Durante a pandemia de Covid, vimos pessoas a correrem aos supermercados e a esgotarem o papel higiénico. O papel higiénico! Ainda se fosse comida… mas não. Houve quem se preocupasse mais com o rabo do que com o estômago. Sempre critiquei isso. Sempre. Porque se faltasse comida, lavar o cu fazia-se em casa. Mas sem comida, não se sobrevive. O egoísmo tomou conta das prateleiras. E agora, voltamos a ver a mesma tendência: cada um por si.

A verdade é esta: um kit que dure uma semana, quinze dias, talvez um mês... não sustenta ninguém numa guerra prolongada. E se a guerra durar dois, três, quatro, cinco anos? O que adianta esse kit? Vamos todos morrer à fome mais tarde. É o medo a criar conforto temporário. É a Santa Ignorância a guiar decisões sem lógica.

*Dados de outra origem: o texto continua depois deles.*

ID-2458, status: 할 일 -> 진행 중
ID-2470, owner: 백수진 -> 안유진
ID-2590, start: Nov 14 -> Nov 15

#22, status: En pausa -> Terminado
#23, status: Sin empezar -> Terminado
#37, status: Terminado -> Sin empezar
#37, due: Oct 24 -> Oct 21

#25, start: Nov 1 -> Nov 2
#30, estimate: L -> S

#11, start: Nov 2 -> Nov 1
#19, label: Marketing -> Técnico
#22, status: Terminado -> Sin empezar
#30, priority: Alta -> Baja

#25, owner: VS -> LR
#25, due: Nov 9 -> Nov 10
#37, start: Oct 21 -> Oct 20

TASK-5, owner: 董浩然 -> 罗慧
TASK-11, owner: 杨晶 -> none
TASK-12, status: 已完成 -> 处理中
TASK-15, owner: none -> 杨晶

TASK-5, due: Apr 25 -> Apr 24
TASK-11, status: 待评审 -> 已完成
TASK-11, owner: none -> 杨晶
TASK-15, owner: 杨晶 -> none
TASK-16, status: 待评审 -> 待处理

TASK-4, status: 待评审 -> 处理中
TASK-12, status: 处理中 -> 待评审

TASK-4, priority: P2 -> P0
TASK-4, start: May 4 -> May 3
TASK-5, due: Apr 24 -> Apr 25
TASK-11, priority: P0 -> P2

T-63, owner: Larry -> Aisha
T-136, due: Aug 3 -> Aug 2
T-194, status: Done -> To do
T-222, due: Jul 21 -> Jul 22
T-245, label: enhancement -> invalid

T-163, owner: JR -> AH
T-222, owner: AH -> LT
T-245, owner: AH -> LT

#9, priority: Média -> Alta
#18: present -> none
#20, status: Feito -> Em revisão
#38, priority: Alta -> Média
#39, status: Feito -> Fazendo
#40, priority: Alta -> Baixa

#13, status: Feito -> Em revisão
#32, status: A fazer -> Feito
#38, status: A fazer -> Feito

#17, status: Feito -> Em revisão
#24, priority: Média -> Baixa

Aqui em casa, por exemplo, tenho frigorífico e arca congeladora. Estamos sempre a comprar e a encher, mesmo com tudo cheio. Já é uma espécie de kit permanente. Mas esquecemo-nos de uma coisa: os produtos mais velhos ficam para trás. Temos sempre a tendência de tirar os da frente. E quando damos por ela, os de trás estão a ficar velhos, vencidos, esquecidos. Mesmo quem acha que está prevenido, pode estar apenas a alimentar o lixo futuro.

O mundo está a ficar estranho. As pessoas estão a ficar egoístas. Cada um olha para o seu próprio umbigo. Esquecem-se que numa catástrofe, ou nos salvamos todos, ou morremos todos. Que a fome, a guerra, a paz e a esperança devem ser partilhadas. Mas não. Continuamos a construir kits individuais, em vez de soluções colectivas. Continuamos a pensar como ilhas, quando deveríamos ser continente.

O medo é natural. Mas quando se transforma em histeria, perde-se o discernimento. E quando se perde o discernimento, perde-se tudo. Pobres de cabeça!